In this blog we speak to Lisa Snedden our Heritage Officer.
I started my career as a primary teacher in rural Perthshire, inspired by the local surroundings I developed my skills in outdoor learning eventually becoming a Forest School practitioner. Keen to continue working outdoors with young people I left teaching to take up the position of Learning and Interpretation Officer with the Tay Landscape Partnership. This role combined my love of the outdoors and working with people to explore their heritage and the history of their local area.
I continued in a similar role with the Scottish Waterways Trust until I transferred to Keep Scotland Beautiful in April 2019 when it adopted a heritage strand to complement existing environmental activities.
I am a strong believer in lifelong learning and as such enrolled in a part time Masters in Environment, Heritage and Policy and the University of Stirling. It has been challenging but I have been able to put into practice what I am learning in the classroom!
In my role I have the pleasure of working with communities to help them explore their heritage so there is no such thing as a typical day.

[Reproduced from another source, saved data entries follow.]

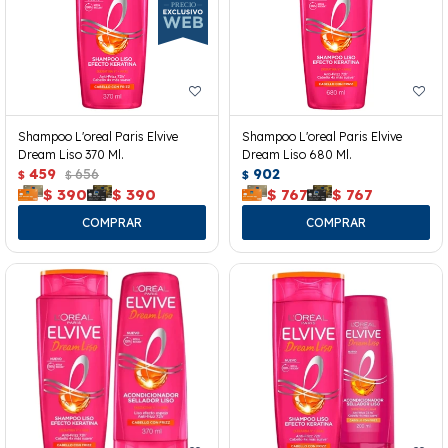
Shampoo L'oreal Paris Elvive
Shampoo L'oreal Paris Elvive
Dream Liso 370 Ml.
Dream Liso 680 Ml.
459
656
902
$
$
$
$
390
$
390
$
767
$
767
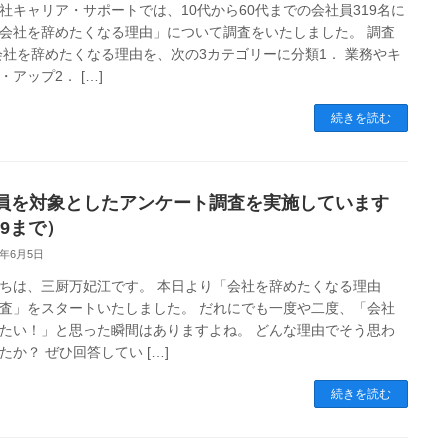
社キャリア・サポートでは、10代から60代までの会社員319名に
会社を辞めたくなる理由」について調査をいたしました。 調査
会社を辞めたくなる理由を、次の3カテゴリーに分類1． 業務やキ
・アップ2． […]
続きを読む
員を対象としたアンケート調査を実施しています
19まで）
4年6月5日
ちは、三厨万妃江です。 本日より「会社を辞めたくなる理由
査」をスタートいたしました。 だれにでも一度や二度、「会社
たい！」と思った瞬間はありますよね。 どんな理由でそう思わ
たか？ ぜひ回答してい […]
続きを読む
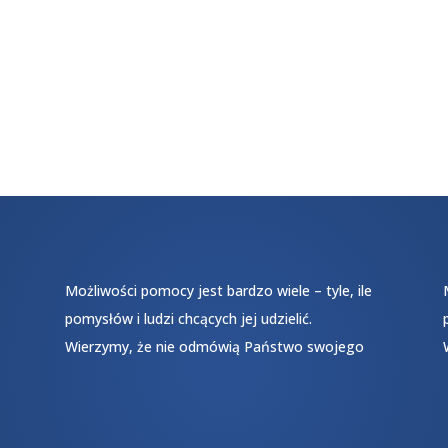
Możliwości pomocy jest bardzo wiele – tyle, ile
pomysłów i ludzi chcących jej udzielić.
Wierzymy, że nie odmówią Państwo swojego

One day I can be using traditional mortars to preserve canal bridges, another day I can be delivering guided tours (and due to Covid-19, just last week, my first virtual online tour as part of Glasgow Doors Open Days Festival). With a background in teaching I really enjoy working with young people to cocreate projects such as the Ruchill Mural.
Since March I have been working on adapting programmes so that I can continue to deliver throughout the pandemic. This has involved getting to grips with new technology to offer online experiences such as our Summer Camp Heritage Heroes. A four-week programme that encouraged people to go out into their local area and learn more about the buildings, the people, and the landscapes.
I am looking forward to getting back out into communities when it is safe to do so. In the meantime, I have been doing as much advanced preparation as I can. This has included online meetings with potential new partners, creating resources which look at the link between climate change and the historic environment and developing digital solutions to help me deliver sessions safely.
Scotland has a rich heritage not only in its historic buildings but also in the stories of its people. I am passionate about helping people to connect with their own heritage, recognise its value and take action to protect it.